Sosyal medyada yapılan dezenformasyon özellikle son zamanlarda hepimizin malumu. Uzmanlar sosyal medyada dezenformasyona karşı tüm sosyal medya kullanıcılarını uyarıyor.
Bilindiği üzere sosyal medya tek yönlü bilgi paylaşımından, çift taraflı ve eş zamanlı bilgi paylaşımına ulaşılmasını sağlayan medya sistemidir. Ayrıca sosyal medyayı; kişilerin internet üzerinden birbirleriyle kurdukları iletişimin ve paylaşımın bütünü olarak da tanımlayabiliriz.
Ancak bu önemli paylaşım bütünseliğinin olduğu büyük mecra özellikle son zamanlarda dezenformatif bilgilerle biraz inanılırlığını kaybediyor.
Sosyal Medya Uzmanı Abdi Baktur da sosyal medya dezenformasyonuyla ilgili bazı değerlendirmelerde bulundu.

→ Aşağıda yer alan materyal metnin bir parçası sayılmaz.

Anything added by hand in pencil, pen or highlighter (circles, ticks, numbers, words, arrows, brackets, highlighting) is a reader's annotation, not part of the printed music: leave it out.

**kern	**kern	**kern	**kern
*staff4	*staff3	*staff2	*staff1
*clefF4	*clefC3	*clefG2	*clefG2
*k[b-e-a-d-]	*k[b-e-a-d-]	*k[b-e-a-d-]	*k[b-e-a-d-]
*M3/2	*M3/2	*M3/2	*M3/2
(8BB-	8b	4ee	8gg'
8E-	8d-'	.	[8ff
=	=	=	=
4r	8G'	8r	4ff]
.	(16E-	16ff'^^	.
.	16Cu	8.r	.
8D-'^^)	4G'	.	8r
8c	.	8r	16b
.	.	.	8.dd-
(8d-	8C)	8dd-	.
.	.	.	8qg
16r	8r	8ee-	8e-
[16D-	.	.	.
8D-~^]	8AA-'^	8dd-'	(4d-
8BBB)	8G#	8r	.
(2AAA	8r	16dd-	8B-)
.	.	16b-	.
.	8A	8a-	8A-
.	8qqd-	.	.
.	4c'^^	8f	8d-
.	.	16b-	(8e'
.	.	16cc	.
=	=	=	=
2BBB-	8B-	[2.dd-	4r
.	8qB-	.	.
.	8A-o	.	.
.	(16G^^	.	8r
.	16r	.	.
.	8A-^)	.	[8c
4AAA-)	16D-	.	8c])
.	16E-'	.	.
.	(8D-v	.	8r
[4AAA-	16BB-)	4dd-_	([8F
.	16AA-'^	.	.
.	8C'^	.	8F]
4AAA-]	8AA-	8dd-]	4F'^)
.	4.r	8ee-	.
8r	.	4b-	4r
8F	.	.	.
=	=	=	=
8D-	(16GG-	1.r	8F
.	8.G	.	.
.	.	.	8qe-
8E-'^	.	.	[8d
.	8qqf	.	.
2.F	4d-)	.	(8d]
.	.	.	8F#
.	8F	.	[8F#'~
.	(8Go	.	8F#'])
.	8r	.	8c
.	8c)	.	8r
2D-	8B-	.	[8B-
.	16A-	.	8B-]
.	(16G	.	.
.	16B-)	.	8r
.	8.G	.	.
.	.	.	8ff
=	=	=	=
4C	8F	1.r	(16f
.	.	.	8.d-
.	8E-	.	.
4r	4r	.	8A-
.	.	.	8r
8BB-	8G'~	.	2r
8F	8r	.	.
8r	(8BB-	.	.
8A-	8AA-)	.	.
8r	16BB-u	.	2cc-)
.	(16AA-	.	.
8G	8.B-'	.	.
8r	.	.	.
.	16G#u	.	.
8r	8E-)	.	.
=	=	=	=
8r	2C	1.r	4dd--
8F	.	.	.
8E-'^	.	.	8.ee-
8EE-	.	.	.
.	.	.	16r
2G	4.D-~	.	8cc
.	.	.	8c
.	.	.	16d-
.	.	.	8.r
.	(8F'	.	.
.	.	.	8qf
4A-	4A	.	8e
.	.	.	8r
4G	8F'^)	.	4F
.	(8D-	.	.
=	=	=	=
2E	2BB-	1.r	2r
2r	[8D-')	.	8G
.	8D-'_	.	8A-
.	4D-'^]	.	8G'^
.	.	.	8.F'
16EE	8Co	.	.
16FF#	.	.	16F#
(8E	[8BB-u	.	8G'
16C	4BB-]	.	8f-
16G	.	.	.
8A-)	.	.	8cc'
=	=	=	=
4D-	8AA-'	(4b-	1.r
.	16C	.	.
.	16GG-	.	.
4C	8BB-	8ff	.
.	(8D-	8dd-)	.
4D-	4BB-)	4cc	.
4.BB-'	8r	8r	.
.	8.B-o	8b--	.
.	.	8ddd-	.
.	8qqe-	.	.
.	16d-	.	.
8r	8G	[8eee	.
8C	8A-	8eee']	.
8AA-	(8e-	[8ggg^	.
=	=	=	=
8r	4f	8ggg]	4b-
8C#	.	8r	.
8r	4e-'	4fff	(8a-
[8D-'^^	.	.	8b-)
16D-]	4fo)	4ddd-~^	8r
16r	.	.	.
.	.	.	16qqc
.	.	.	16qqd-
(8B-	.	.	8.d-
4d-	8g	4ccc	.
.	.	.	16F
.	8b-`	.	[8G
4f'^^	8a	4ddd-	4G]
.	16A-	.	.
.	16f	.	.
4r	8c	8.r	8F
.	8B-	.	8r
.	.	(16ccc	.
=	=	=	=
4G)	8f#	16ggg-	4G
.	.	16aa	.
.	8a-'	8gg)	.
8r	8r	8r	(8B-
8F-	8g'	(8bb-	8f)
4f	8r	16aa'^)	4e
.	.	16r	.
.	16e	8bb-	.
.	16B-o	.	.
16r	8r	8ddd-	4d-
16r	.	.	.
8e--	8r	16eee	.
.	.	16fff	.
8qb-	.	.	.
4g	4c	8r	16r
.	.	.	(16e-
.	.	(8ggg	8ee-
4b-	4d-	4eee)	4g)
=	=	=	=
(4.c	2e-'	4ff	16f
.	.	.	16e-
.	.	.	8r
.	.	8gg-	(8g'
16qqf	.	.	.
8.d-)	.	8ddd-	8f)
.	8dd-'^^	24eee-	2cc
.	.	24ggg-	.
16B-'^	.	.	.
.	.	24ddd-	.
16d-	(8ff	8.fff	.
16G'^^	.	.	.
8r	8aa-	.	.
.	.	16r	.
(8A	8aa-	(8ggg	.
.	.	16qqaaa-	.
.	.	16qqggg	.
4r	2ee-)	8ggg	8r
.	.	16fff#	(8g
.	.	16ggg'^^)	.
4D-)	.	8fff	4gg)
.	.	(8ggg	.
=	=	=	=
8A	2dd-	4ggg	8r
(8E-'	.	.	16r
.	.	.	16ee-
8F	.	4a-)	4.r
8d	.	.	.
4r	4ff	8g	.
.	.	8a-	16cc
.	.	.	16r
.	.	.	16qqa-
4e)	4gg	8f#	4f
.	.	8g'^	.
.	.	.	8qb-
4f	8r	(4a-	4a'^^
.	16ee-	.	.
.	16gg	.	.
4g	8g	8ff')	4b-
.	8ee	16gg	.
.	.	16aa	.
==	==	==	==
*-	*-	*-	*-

''BAZI KİŞİLER DEZENFORMASYONU DİREK KENDİ ELİYLE YAPIYOR''
Türkiye'de yaşanan birçok olayda sosyal medya dezenformasyonuyla karşılaşıldığını ifade eden Baktur, ''Özellikle farklı bir isimle yazıp kendi ismini kullanmayan hesaplar var, bunlar izinin belli olmadığını varsayarak her türlü dezenformatif ve provokatif bilgi ve belgeleri paylaşabiliyorlar. Hatta paylaşılan bu bilgi ve belgelerin bir kısmını kendileri tasarım programlarıyla montajlayarak paylaşıyorlar'' açıklamasında bulundu.
PROVOKATİF KİŞİLERİN KİMLİKLERİ KOLAYLIKLA TESPİT EDİLEBİLİYOR''
Öte yandan sosyal medyada iz bırakmadığını düşünen bu kişi ve kişilerin IP tespitlerinin çok kolay olduğunu belirten Baktur şunları söyledi: ''Genelde siyasi olaylar esnasında ortaya çıkan bu grup ve kişiler genellikle yaptığı art niyetli paylaşımlarla, insanların kafalarını karıştırıyor ve insanlara gerçekte olmayan sansasyonel bir dünya sunuyor. Maalesef bazı insanlarımız da bu sansasyonel ve provokatif dünyanın içine giriyor, her söylenene kulak kabartıyor. Bu da gerçeğin izinin zor bulunmasına, kirli bilginin hızlıca yayılmasına sebep oluyor. Biz, bu kişi ve kişilerin IP adresinden hemen tespit edilerek Emniyete ya da ilgili kurumlara ihbar edilmesini tavsiye ediyoruz. Zira paylaşılan her yanlış bilgi toplumu doğrulardan bir adım daha uzaklaştırıyor'' diye konuştu.
''YANLIŞ BİLGİ PAYLAŞIMINA KARŞI ÖNYARGILI OLMALIYIZ''
Diğer taraftan sosyal medyada yapılan her paylaşıma beğeni, RT gibi reaksiyonlarda bulunularak prim verilmemesi gerektiğini belirten Baktur, ''Yalan fare deliğinden bile sığar ancak doğru koca kapılardan bile giremez. Biz doğruların peşinde koşmak durumundayız. Sansasyonel olduğunu öngördüğümüz paylaşımın hangi hesaptan geldiğini tespit ederek, hesabı detaylı bir şekilde incelemeliyiz. Daha önceki paylaşımlarını kontrol etmeliyiz. Ön yargı günlük yaşantımızda olmaması gereken bir davranış ancak, bazı kişiler yanlış bilgi ve belge paylaşımını bir alışkanlık haline getirdiyse bu kişilerin her paylaşımına karşı önyargılı ve doğruların tarafından bakmak zorundayız'' ifadelerini kullandı.
''REFERANS ALINABİLECEK HESAPLAR TAKİP EDİLMELİ''
Bilgi kirliliğinden uzak durmak için referans alabileceğimiz kişi ya da kurumları takibe almamız gerektiğinin altını çizen Baktur, ''Sosyal medyada ve daha genel konuşmak gerekirse dijital dünyadaki bilgi kirliliği akıntısına kapılmamak için referans aldığımız kişi ve kurumları takip etmeliyiz. Dezenformasyondan korunmak için öncelikli olarak mavi tık almış sosyal medya hesapları takip edilmeli.'' sözleriyle konuşmasını noktaladı.